Em vez de roubar dados diretamente, o objetivo é explorar CPU, GPU e largura de banda da infraestrutura da vítima para lucrar com a mineração de ativos como Monero, Ravencoin e outras criptos com algoritmo resistente a ASICs. O resultado é o aumento dos custos com serviços em nuvem, degradação do desempenho de aplicações críticas e maior risco de instabilidade nos servidores.
Além do impacto financeiro, o cryptojacking cria um risco indireto: o encobrimento de outras atividades maliciosas, como movimentações laterais, backdoors persistentes e monitoramento silencioso da rede.
Como se proteger desses ataques à nuvem
Fortaleça suas credenciais e configurações
O primeiro passo para mitigar o risco desses malwares é garantir credenciais fortes e evitar exposições desnecessárias. Isso inclui:
- Nunca utilizar senhas padrão em servidores PostgreSQL, Tomcat ou JupyterLab;
- Bloquear o acesso externo a serviços administrativos sempre que possível;
- Utilizar firewalls de aplicação (WAFs) e controles de acesso baseados em IP.
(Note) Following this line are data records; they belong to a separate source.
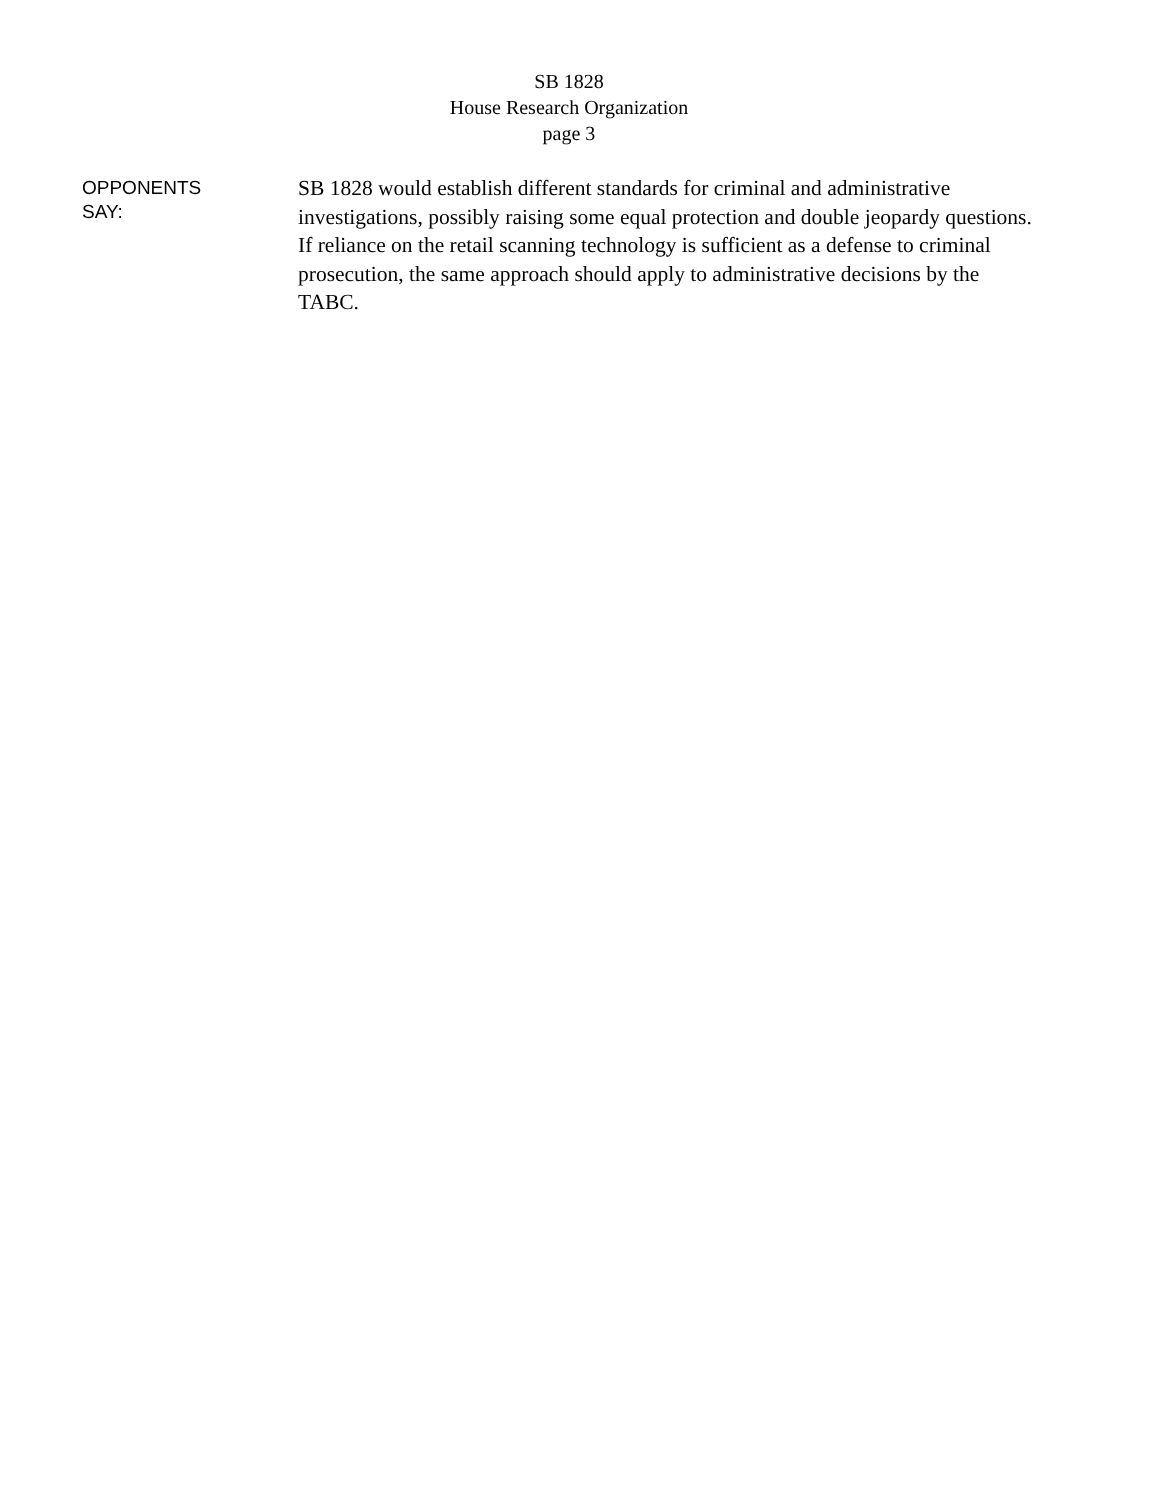SB 1828
House Research Organization
page 3
OPPONENTS
SAY:
SB 1828 would establish different standards for criminal and administrative investigations, possibly raising some equal protection and double jeopardy questions. If reliance on the retail scanning technology is sufficient as a defense to criminal prosecution, the same approach should apply to administrative decisions by the TABC.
Mantenha sistemas e aplicações atualizados
Atualizações de segurança são vitais. Muitas das brechas exploradas por Soco404 e Koske foram corrigidas há anos, mas ainda são amplamente exploradas devido à negligência na aplicação de patches.
É essencial manter versões atualizadas de:
- Apache Struts, Confluence e Tomcat;
- Bibliotecas e extensões de JupyterLab;
- Imagens base de containers em ambientes DevOps.
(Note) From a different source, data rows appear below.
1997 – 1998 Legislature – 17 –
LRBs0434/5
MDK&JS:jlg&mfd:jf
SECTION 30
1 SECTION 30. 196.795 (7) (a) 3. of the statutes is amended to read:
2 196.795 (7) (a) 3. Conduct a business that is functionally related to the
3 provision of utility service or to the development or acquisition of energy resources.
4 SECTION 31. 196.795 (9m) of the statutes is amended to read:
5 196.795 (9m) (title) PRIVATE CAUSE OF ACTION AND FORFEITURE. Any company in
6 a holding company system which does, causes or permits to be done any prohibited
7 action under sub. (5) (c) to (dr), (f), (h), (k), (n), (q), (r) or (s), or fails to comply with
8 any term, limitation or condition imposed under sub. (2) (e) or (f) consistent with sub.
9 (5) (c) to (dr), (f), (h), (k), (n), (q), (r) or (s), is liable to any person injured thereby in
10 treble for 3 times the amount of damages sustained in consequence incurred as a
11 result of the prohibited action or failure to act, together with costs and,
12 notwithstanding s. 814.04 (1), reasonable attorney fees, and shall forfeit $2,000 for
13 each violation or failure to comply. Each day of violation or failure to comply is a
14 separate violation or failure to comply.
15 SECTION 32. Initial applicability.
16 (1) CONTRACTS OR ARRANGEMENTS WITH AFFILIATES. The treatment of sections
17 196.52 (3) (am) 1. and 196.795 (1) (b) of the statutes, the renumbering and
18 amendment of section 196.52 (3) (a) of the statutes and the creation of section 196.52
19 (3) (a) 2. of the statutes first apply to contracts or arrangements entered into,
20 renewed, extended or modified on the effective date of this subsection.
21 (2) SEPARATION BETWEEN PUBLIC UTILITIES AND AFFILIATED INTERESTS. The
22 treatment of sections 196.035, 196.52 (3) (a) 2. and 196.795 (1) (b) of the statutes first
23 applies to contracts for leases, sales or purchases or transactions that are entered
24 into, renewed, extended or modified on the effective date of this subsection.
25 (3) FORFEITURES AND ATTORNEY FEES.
Monitore atividades suspeitas e o consumo de recursos
Ferramentas de monitoramento de infraestrutura como Prometheus, Grafana, Zabbix ou soluções específicas de cloud (como o CloudWatch, da AWS) devem ser configuradas para:
- Alertar sobre picos anormais de uso de CPU/GPU;
- Detectar acessos a domínios desconhecidos;
- Mapear processos em execução com nomes suspeitos ou fora do padrão.
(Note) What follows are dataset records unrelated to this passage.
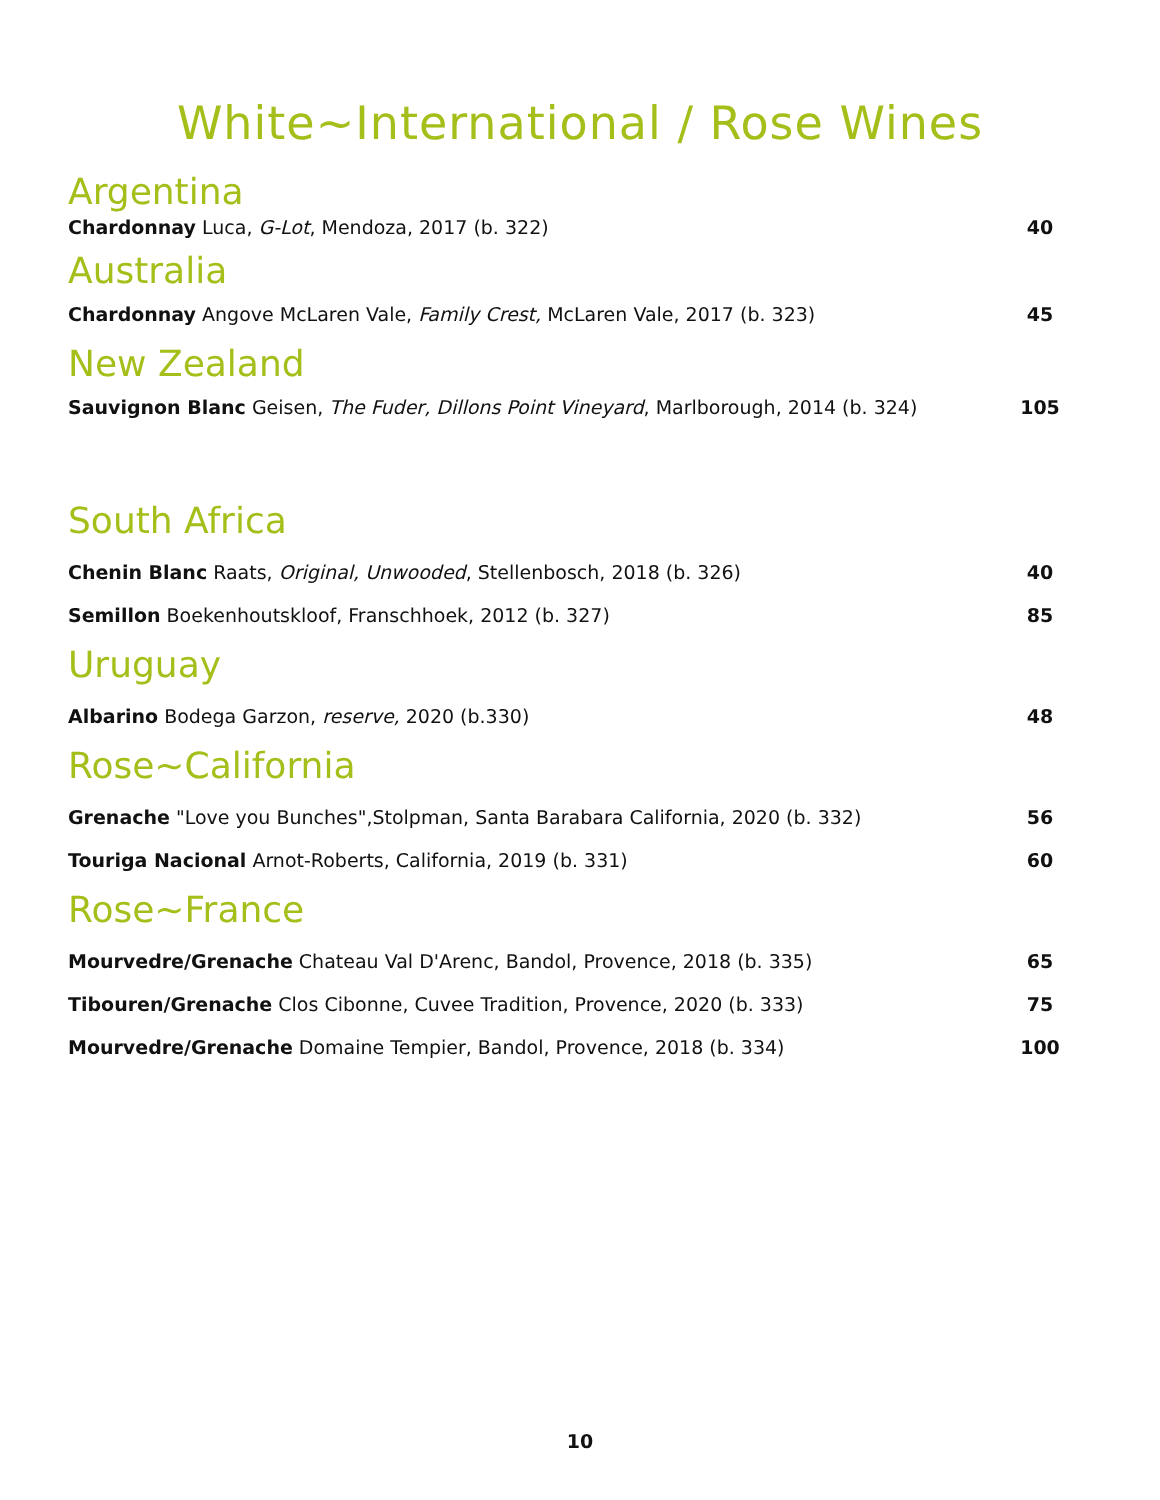White~International / Rose Wines
Argentina
Chardonnay Luca, G-Lot, Mendoza, 2017 (b. 322) 40
Australia
Chardonnay Angove McLaren Vale, Family Crest, McLaren Vale, 2017 (b. 323) 45
New Zealand
Sauvignon Blanc Geisen, The Fuder, Dillons Point Vineyard, Marlborough, 2014 (b. 324) 105
South Africa
Chenin Blanc Raats, Original, Unwooded, Stellenbosch, 2018 (b. 326) 40
Semillon Boekenhoutskloof, Franschhoek, 2012 (b. 327) 85
Uruguay
Albarino Bodega Garzon, reserve, 2020 (b.330) 48
Rose~California
Grenache "Love you Bunches",Stolpman, Santa Barabara California, 2020 (b. 332) 56
Touriga Nacional Arnot-Roberts, California, 2019 (b. 331) 60
Rose~France
Mourvedre/Grenache Chateau Val D'Arenc, Bandol, Provence, 2018 (b. 335) 65
Tibouren/Grenache Clos Cibonne, Cuvee Tradition, Provence, 2020 (b. 333) 75
Mourvedre/Grenache Domaine Tempier, Bandol, Provence, 2018 (b. 334) 100
10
Complementarmente, a implementação de sistemas de detecção de intrusão (IDS) como o OSSEC ou Falco pode ajudar a identificar comportamentos anômalos em tempo real.
Conclusão: a defesa proativa é a melhor estratégia
Os malwares Soco404 e Koske são exemplos claros da evolução constante das ameaças digitais em ambientes de nuvem. Suas táticas mostram que não é mais suficiente depender de antivírus ou firewalls tradicionais — a defesa precisa ser proativa, contextual e contínua.
Administradores de sistemas, equipes DevOps e profissionais de segurança devem revisar constantemente suas posturas de segurança, reforçar as práticas de hardening e investir em monitoramento inteligente. Entender como essas ameaças operam é o primeiro passo para impedir que consumam seus recursos — e sua tranquilidade.